* Your task *
In the news article about the American detained in North Korea, what was Robert Park carrying when he crossed the frozen Tumen River?

North Korea says it has detained an American who it says illegally entered the country last week.
N Korea US Missionary
This photo of the Park family shows missing missionary Robert Park, second from right, with his father, Pyong Park, mother, Helen Park, and brother Paul Park. AP
/ Source: The Associated Press

North Korea said Tuesday it has detained an American who it says illegally entered the country last week.

"On Dec. 24, a U.S. citizen illegally entered the country across the North Korea-China border and has been detained. The person is currently undergoing questioning by a related agency," the official KCNA news agency said.

Robert Park, 28, a U.S. activist trying to raise global awareness of the North Korean human rights situation, crossed into the reclusive North on Friday, other activists said.

The American missionary didn't inform his parents of his plans, but they said they had a hunch he would visit the communist nation.

"We had a sense," Pyong Park, the missionary's father, told The Associated Press late Sunday. "We told him to continue what you're doing in South Korea."

About 100 people held candles Sunday night at Palomar Korean Church in San Marcos, a north San Diego suburb, to commend Park for going to North Korea.

"Robert is doing what God called on him to do," the Rev. Madison Shockley told the crowd. "We call this speaking truth to power."

Park slipped across the frozen Tumen River into the North from China carrying a letter calling on North Korean leader Kim Jong Il to shut down the country's political prison camps. There has been no word from him since.

Park's parents last heard from their son Dec. 23 in an e-mail that predicted upheaval in North Korea.

"Know that I am the happiest in all my life," his e-mail read. "Incredible miracles are happening in the liberation of North Koreans right now.... We are going to see a big and beautiful change in Korea and in the World this year!"

'He felt their pain'
Park was born in Los Angeles to Pyong and Helen Park, Korean immigrants who met in the United States. He spent much of his childhood in Tucson, Ariz., where he stayed after his parents moved to the San Diego area about four years ago.

His parents say he has devoted himself to church work since 2000, making regular Saturday runs to the slums of Nogales, Mexico, where he distributed food and did missionary work.

He planned to visit South Korea for about a month in June 2008 but ended up staying because he was deeply moved by the poverty of North Koreans, his mother said.

"He felt their pain so much," she said.

Park was in China, near the North Korean border, for about two months last summer to provide food and shelter to refugees, his parents said. He gave that up because he knew China would deport any refugees who got caught, exposing them to harsh punishment back home.

"He helped a lot of people," said Manchul Cho, an uncle. Neither Cho nor his parents knew how many refugees Park helped.

Back in Seoul, South Korea, Park worked with other organizations pressing for peaceful change in the communist nation. Pyong Park, 68, said his son wanted quicker results.

"He wanted to do a bigger thing," he said.

The Parks, who live in the north San Diego suburb of Encinitas, said they are in daily contact with the State Department.

"He was not afraid to die," Pyong Park said. "What he wanted was the whole world to know of North Korea's situation."

His only sibling, Paul, 38, also lives in the San Diego area.

* Data *
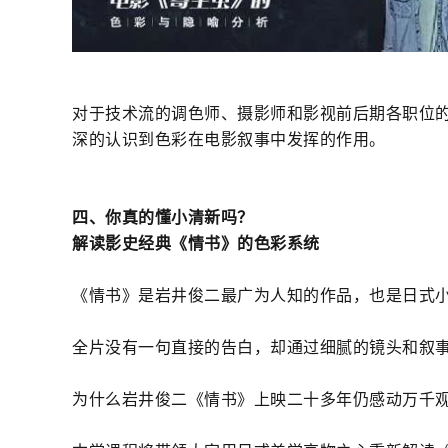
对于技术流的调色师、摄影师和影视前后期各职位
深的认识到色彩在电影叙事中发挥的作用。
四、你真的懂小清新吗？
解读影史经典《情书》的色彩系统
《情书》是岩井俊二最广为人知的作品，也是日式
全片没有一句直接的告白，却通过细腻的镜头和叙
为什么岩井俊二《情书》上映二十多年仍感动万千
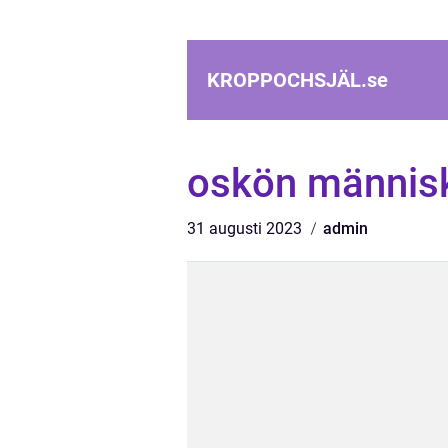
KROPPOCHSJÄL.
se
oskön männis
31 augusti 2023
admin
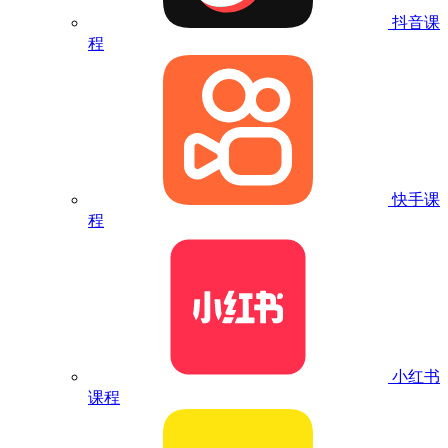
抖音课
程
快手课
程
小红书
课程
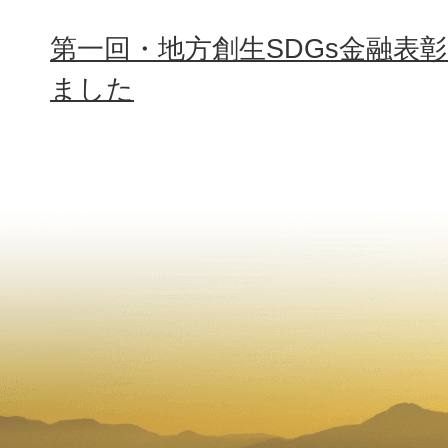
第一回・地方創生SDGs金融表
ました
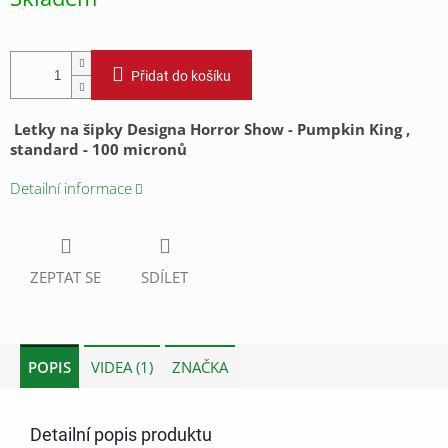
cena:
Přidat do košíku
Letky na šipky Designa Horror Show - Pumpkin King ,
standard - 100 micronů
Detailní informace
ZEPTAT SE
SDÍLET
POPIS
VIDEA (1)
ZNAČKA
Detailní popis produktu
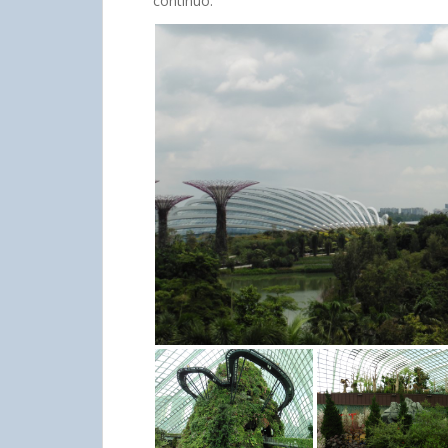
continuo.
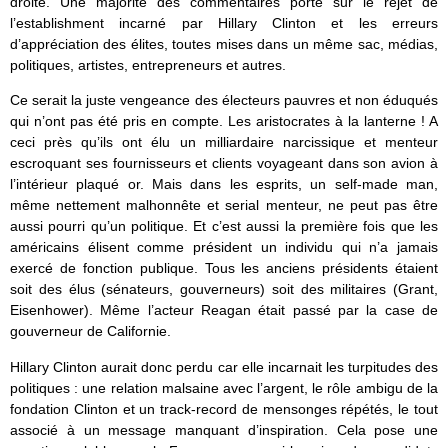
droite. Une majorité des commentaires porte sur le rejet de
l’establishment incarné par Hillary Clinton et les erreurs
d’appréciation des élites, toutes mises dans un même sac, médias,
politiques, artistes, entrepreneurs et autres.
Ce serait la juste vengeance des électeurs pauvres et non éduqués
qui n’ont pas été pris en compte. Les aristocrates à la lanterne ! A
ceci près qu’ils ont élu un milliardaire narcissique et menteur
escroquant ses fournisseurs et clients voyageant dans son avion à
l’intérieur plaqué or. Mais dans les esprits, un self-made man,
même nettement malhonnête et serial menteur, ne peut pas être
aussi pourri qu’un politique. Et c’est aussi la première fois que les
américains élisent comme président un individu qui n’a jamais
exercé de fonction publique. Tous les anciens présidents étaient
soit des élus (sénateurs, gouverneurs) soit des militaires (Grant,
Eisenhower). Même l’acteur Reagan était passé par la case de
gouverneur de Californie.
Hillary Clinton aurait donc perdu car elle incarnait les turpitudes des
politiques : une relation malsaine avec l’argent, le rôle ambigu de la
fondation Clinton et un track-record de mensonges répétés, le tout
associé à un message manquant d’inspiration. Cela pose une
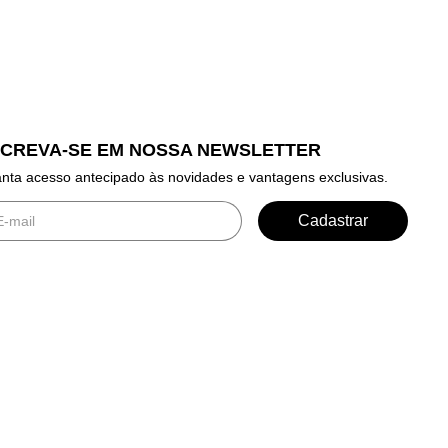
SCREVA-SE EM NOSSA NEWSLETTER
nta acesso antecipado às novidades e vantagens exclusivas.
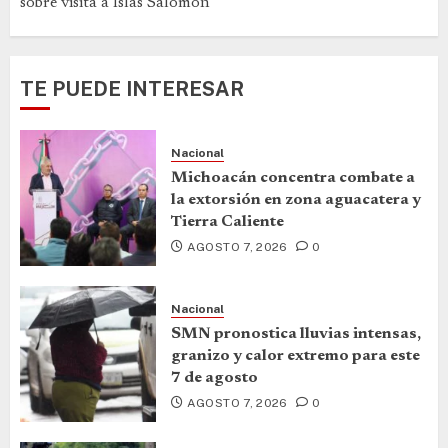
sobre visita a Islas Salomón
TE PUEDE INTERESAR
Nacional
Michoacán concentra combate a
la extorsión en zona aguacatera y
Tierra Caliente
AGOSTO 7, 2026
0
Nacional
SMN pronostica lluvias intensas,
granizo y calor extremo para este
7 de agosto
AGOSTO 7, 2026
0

* Task output *
A letter calling on North Korean leader Kim Jong Il to shut down the country's political prison camps.